Além da interferência empresarial, o progresso nos Objectivos de Desenvolvimento Sustentável também está a ser dificultado pela falta de foco nas alterações climáticas. A Relatório de 2021 da Organização Meteorológica Mundial concluiu que o aumento das emissões de gases com efeito de estufa afectará todos os 17 objectivos, e não apenas aqueles directamente relacionados com as alterações climáticas e o ambiente. A poluição por carbono continuará a agravar as alterações climáticas, o que, por sua vez, terá impactos nos sistemas alimentares, o que afectará os objectivos relacionados com a fome e a pobreza. As alterações climáticas também conduzirão à escassez de recursos, o que poderá ameaçar a paz internacional e gerar conflitos.

Apesar das ligações das alterações climáticas a todos os 17 objectivos, os investigadores argumentam que estas não foram suficientemente integradas nos esforços para atingir os objectivos. A artigo recente em Natureza Mudanças Climáticas argumenta que os objetivos foram muito isolados uns dos outros e, em vez disso, precisam ser interligados para alcançar qualquer coisa. Segundo os autores, as actividades climáticas quantificáveis ​​representam menos de 20 por cento das contribuições determinadas a nível nacional dos países para os ODS, um número que defendem que precisa de ser muito mais elevado. Afirmam que os países “não devem apenas olhar para as suas actuais conquistas em todos os ODS, mas também considerar as implicações a longo prazo para e pelas alterações climáticas nos seus relatórios nacionais voluntários e estratégias nacionais de desenvolvimento sustentável”.
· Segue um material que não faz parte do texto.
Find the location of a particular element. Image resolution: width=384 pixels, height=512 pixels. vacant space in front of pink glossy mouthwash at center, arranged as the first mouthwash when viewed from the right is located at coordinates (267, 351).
Ainda há uma chance de cumprir algumas das metas até 2030, mas serão necessárias medidas e reformas ousadas, segundo os pesquisadores. A novo relatório em Ciência afirma que a responsabilidade pela consecução dos objectivos é desigual, com os países de rendimento mais elevado a escolherem a dedo objectivos que lhes sejam mais atingíveis, em vez de se concentrarem em objectivos que exigiriam acção e investimento mais agressivos, como a energia limpa. Por outras palavras, os países ricos não estão a fazer o suficiente para enfrentar os objectivos ambientais mais difíceis, enquanto os países do Sul Global estão, literalmente, a afogar-se, e em breve poderão nem sequer ter um país onde implementar os objectivos. O ministro das Finanças de Tuvalu, Seve Paeniu, resumiu este medo durante um discurso em Nova Iorque na semana passada.

“A ameaça existencial que as alterações climáticas representam para Tuvalu prejudica o sucesso da implementação dos ODS”, disse ele. “A mensagem principal aqui é que a terra habitável de Tuvalu já está sucumbindo ao aumento do nível do mar, e mesmo as projeções mais baixas e mais otimistas do aumento do nível do mar até 2100 deixarão a maior parte de Tuvalu insustentável para habitação humana.”
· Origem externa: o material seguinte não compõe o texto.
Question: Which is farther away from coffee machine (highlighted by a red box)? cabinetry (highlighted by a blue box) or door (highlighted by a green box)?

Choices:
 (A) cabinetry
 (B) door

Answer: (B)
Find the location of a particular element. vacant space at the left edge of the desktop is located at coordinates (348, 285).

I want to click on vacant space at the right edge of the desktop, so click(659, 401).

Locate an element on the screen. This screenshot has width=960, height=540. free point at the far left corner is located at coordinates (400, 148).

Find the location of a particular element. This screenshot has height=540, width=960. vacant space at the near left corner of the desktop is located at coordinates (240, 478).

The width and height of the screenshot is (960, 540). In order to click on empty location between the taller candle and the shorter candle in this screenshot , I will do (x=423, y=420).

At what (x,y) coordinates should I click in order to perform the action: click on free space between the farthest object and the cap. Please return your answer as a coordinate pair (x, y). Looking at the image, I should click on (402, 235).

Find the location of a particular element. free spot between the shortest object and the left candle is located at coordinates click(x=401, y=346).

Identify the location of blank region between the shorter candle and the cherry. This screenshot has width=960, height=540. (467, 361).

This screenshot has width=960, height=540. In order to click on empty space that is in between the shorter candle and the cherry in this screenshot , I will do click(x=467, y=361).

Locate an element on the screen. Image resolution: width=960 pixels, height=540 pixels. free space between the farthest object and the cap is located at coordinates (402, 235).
Santiago Ferreira é o diretor do portal Naturlink e um ardente defensor do ambiente e da conservação da natureza. Com formação académica na área das Ciências Ambientais, Santiago tem dedicado a maior parte da sua carreira profissional à pesquisa e educação ambiental. O seu profundo conhecimento e paixão pelo ambiente levaram-no a assumir a liderança do Naturlink, onde tem sido fundamental na direção da equipa de especialistas, na seleção do conteúdo apresentado e na construção de pontes entre a comunidade online e o mundo natural.